The art (for it is an art) of pruning and keeping shrubs in neat shape is yet to be learned by most of the ruralists of the country. We have known of cases of people so stupidly ignorant that they pruned spiraea, deutzia, dwarf almond, before the spring growth commences, and then wondered why they never got a blossom. They had not yet learned, or at least observed, that the blossoms are borne almost entirely upon the last year's wood before the coming of the leaves. The best way of growing shrubs now-a-days is in groups or well planted masses, thus giving a mutual protection, and effective display. But, as The Country Gentleman observes:

When they are grown as isolated plants in front door-yards, it is necessary to make them hold their heads up, and look trim and tidy. Every day wo see examples of such bushes tied up in compact bunches, with a stake to secure greater uprightness; but towards April it is common to see stake and all dangling helplessly over.
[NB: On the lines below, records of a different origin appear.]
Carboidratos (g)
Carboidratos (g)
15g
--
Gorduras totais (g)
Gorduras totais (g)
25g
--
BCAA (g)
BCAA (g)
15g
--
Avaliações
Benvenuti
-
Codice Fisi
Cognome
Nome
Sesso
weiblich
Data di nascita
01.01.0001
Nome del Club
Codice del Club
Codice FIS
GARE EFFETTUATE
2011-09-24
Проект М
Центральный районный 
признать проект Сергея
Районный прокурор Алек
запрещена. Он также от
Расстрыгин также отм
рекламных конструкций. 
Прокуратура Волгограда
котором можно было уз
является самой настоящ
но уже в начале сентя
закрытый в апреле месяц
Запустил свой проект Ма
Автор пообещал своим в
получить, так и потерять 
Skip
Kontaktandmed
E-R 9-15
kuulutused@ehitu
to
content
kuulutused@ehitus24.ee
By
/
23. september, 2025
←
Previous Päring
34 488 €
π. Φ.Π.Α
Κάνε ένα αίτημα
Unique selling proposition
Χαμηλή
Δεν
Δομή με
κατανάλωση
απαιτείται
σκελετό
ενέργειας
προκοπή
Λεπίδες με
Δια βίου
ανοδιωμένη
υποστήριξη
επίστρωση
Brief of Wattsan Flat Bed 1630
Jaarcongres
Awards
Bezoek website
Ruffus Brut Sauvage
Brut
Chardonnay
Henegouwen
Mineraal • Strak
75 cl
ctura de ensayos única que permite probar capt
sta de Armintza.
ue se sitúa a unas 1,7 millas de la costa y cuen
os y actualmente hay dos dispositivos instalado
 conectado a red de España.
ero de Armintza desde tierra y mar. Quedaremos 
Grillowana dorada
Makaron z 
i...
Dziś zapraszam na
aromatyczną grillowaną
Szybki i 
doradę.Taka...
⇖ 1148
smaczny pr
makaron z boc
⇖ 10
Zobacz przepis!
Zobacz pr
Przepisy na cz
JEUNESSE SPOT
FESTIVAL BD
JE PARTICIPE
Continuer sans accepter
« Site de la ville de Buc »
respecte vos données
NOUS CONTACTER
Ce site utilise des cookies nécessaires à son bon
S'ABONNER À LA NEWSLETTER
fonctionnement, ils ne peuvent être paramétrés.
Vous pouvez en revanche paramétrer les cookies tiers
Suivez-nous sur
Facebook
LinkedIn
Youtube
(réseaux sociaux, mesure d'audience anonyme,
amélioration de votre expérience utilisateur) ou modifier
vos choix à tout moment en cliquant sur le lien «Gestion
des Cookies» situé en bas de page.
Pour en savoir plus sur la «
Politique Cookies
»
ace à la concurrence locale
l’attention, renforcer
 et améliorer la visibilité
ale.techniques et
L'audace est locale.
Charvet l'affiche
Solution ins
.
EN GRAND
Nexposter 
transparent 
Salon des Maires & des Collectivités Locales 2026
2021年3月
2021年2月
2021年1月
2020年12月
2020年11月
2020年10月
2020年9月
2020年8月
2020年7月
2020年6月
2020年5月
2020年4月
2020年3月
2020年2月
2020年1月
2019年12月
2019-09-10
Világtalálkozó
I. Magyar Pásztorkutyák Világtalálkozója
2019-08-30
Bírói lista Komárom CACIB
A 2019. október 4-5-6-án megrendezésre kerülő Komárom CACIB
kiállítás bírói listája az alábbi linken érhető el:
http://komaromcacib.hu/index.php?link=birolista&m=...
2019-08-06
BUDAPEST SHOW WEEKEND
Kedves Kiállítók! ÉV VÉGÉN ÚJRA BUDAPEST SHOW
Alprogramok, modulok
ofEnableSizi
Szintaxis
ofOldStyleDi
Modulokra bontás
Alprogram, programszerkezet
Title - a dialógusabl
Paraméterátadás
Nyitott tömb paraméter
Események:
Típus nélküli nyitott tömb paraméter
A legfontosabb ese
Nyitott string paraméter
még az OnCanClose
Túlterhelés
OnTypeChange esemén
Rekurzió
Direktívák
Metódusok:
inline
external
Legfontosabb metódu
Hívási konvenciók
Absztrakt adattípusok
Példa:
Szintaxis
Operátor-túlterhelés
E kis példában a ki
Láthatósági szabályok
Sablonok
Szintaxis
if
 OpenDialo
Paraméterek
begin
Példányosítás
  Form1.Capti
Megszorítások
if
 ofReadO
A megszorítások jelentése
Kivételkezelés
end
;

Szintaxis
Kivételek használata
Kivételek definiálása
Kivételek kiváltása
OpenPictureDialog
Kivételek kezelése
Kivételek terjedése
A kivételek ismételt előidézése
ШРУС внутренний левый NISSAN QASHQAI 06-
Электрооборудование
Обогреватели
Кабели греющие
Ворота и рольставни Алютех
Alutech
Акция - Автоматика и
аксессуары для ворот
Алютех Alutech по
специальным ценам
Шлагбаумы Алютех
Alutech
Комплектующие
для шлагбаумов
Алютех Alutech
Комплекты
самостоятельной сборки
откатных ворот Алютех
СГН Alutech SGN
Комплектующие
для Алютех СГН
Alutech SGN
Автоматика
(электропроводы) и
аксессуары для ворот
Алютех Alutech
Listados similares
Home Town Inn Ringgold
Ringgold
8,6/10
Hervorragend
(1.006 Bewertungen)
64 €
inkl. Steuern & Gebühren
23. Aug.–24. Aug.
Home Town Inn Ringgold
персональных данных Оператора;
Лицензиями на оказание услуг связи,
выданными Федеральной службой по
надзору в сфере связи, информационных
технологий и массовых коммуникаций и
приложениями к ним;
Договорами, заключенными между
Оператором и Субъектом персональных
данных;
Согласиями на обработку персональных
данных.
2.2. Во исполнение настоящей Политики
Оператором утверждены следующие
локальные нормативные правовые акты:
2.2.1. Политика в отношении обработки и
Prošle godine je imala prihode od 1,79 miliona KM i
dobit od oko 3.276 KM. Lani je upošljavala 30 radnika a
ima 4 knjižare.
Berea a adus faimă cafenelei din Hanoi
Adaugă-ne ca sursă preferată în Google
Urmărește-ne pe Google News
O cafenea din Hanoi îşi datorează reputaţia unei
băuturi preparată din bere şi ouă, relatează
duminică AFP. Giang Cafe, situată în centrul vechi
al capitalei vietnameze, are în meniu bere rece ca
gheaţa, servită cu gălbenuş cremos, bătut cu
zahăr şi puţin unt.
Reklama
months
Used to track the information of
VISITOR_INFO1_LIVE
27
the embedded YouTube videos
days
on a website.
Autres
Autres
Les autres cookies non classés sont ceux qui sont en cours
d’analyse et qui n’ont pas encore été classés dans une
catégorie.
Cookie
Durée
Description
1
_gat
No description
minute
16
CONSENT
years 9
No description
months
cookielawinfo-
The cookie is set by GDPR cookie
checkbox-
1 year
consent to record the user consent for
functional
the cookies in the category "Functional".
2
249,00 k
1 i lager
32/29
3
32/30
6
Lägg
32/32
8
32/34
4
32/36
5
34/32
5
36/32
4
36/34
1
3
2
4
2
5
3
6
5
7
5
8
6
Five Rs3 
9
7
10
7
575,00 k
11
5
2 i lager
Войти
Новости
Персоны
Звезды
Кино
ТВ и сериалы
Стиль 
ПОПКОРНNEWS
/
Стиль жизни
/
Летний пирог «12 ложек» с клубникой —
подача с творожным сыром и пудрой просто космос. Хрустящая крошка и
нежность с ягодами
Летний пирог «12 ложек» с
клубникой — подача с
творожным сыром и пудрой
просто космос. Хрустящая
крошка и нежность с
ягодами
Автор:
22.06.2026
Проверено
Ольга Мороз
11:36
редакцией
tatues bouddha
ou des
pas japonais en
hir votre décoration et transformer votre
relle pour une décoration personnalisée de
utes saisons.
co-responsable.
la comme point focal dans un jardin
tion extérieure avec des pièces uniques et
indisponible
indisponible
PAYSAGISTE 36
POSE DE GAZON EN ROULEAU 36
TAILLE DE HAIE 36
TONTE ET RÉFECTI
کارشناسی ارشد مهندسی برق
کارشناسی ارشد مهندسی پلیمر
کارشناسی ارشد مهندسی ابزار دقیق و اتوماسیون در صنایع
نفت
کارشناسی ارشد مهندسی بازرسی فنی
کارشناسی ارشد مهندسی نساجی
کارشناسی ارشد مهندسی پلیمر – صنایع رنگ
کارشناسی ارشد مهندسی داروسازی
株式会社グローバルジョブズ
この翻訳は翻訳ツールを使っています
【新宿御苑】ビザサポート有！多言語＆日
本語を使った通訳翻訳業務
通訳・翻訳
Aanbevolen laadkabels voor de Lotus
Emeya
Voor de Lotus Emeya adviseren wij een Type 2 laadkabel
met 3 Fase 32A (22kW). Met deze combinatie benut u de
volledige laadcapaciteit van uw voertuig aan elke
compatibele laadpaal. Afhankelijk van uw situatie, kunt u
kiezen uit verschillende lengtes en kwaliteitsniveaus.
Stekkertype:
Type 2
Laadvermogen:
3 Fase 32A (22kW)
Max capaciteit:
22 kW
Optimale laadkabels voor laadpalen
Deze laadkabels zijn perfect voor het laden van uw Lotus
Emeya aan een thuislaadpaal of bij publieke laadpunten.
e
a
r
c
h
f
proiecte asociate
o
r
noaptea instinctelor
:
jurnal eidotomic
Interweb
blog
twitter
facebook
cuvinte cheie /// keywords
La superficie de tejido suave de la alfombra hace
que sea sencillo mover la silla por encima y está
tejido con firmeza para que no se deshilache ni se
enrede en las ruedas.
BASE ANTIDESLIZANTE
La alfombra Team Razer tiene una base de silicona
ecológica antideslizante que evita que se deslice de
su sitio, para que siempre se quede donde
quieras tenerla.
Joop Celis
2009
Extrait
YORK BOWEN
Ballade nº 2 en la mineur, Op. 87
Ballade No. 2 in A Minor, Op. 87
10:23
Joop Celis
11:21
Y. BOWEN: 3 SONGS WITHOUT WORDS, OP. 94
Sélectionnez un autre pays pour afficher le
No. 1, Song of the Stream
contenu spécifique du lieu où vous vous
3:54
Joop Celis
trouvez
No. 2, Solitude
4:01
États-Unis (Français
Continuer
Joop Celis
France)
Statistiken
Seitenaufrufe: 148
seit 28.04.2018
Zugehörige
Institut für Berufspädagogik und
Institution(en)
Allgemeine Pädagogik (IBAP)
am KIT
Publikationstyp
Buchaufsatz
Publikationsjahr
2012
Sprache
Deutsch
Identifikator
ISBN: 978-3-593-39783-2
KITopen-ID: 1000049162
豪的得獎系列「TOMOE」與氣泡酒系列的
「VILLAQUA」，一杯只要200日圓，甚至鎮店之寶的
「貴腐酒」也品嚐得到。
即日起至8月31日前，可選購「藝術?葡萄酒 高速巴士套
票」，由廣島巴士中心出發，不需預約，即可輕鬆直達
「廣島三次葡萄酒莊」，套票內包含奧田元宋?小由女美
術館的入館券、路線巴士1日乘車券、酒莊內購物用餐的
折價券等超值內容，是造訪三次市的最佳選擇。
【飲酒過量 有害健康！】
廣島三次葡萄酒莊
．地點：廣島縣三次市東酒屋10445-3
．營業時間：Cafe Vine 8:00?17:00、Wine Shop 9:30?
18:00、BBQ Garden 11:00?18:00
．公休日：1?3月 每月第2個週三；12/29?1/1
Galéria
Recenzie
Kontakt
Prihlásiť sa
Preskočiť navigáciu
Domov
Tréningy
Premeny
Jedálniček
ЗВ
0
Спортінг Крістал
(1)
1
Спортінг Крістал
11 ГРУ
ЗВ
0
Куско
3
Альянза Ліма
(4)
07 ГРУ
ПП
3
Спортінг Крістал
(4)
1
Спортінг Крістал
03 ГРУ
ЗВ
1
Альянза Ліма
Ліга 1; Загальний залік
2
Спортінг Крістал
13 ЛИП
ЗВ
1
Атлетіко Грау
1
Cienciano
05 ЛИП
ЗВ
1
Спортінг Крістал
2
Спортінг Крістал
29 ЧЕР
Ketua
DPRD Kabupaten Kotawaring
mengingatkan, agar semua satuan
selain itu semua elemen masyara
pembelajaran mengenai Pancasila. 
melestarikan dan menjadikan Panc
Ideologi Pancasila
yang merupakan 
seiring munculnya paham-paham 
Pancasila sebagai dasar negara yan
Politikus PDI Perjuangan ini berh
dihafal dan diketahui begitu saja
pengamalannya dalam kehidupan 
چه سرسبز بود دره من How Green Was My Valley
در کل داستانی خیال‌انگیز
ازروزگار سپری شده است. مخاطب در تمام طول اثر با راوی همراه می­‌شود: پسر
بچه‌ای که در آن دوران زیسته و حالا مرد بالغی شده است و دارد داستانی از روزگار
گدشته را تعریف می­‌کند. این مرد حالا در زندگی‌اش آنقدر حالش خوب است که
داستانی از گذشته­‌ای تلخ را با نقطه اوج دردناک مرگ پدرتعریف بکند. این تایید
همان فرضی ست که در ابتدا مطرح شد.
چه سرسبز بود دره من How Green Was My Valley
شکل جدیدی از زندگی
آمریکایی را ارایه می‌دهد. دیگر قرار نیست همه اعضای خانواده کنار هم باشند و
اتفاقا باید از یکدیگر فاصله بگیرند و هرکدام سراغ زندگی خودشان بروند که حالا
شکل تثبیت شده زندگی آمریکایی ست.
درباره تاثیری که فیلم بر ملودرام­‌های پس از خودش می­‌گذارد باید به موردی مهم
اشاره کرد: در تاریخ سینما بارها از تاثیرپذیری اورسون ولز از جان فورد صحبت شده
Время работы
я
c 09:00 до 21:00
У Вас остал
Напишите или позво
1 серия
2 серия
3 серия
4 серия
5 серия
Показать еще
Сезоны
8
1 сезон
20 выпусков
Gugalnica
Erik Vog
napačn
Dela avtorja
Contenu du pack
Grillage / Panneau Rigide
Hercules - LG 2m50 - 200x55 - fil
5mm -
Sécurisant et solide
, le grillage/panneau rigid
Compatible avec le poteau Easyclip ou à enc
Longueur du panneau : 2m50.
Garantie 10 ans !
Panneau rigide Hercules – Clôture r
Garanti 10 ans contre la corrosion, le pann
Then they are straightened by re-setting the stake, and by cropping the disheveled tops by barber-ous pruning shears or knife.

This treatment is senseless. It directly defeats the main object, which we suppose to be the securing of a plant of neat figure, robed in luxuriant leaves, and brightened with well-expanded flowers. For it is obvious that not one of these crowded shoots can open its leaves to the light, and as they were similarly suffocated last summer, they have nothing laid up - no means or substance from which to produce good flowers this year, even if there were room to display them. Next summer they will, of course, be barren too, if the leaves are given no room to turn.

But the bush will do something, so long as it has roots safe and sound, and as it can do nothing else well, it will go back to the primitive course of throwing up fresh sprouts from the ground, thus adding to and aggravating the crowded condition above.

The right treatment in such a case is to use a strong, narrow knife, or saw, or sharp pointed pruning shears, such as French gardeners use, or a suitable chisel and mallet, and cut out all the old exhausted shoots, and all the young ones that are weak or unripe, close at the surface wherever possible, or beneath it, for neatness sake, leaving only those which have been first selected as the best and the best placed. Separate these by tying or spreading, using a light hoop, if necessary, to secure a well-balanced and evenly distributed figure, with full room around each shoot for its flowering branchlets and leaves, and full access of light and free air throughout. If a stake seems needful, it will not look amiss, provided it is set erect and centrally, even although it may be thick and tall. In that position it may be even taller than the shoots. The shoots left to bloom should not be shortened further than to make ill-turned, unsymmetrical branchlets, or slender ones incapable of bloom.

If this care is supplemented by a trifling attention, in May or June, to pinch out the sprouts that will appear numerously then, leaving only the suitably placed few that are wanted to fill vacancies, or to renew good blooming canes, according to the nature of the plant, the fullest rewards of successful training will be attained. Some plants make a rank growth from the tops in August or September, and in their case a pinching of the ends of wild or wanton shoots is advisable.

Climbing roses, raspberries, currants, gooseberries, etc., class under the above rule of treatment.

When shrubs are grouped in masses they are not tied up in any formal figure. Pendant branchlets or low growing sorts placed in front of erect ones hide the stems, and present to the sight only leaves and flowers, as in natural boscage.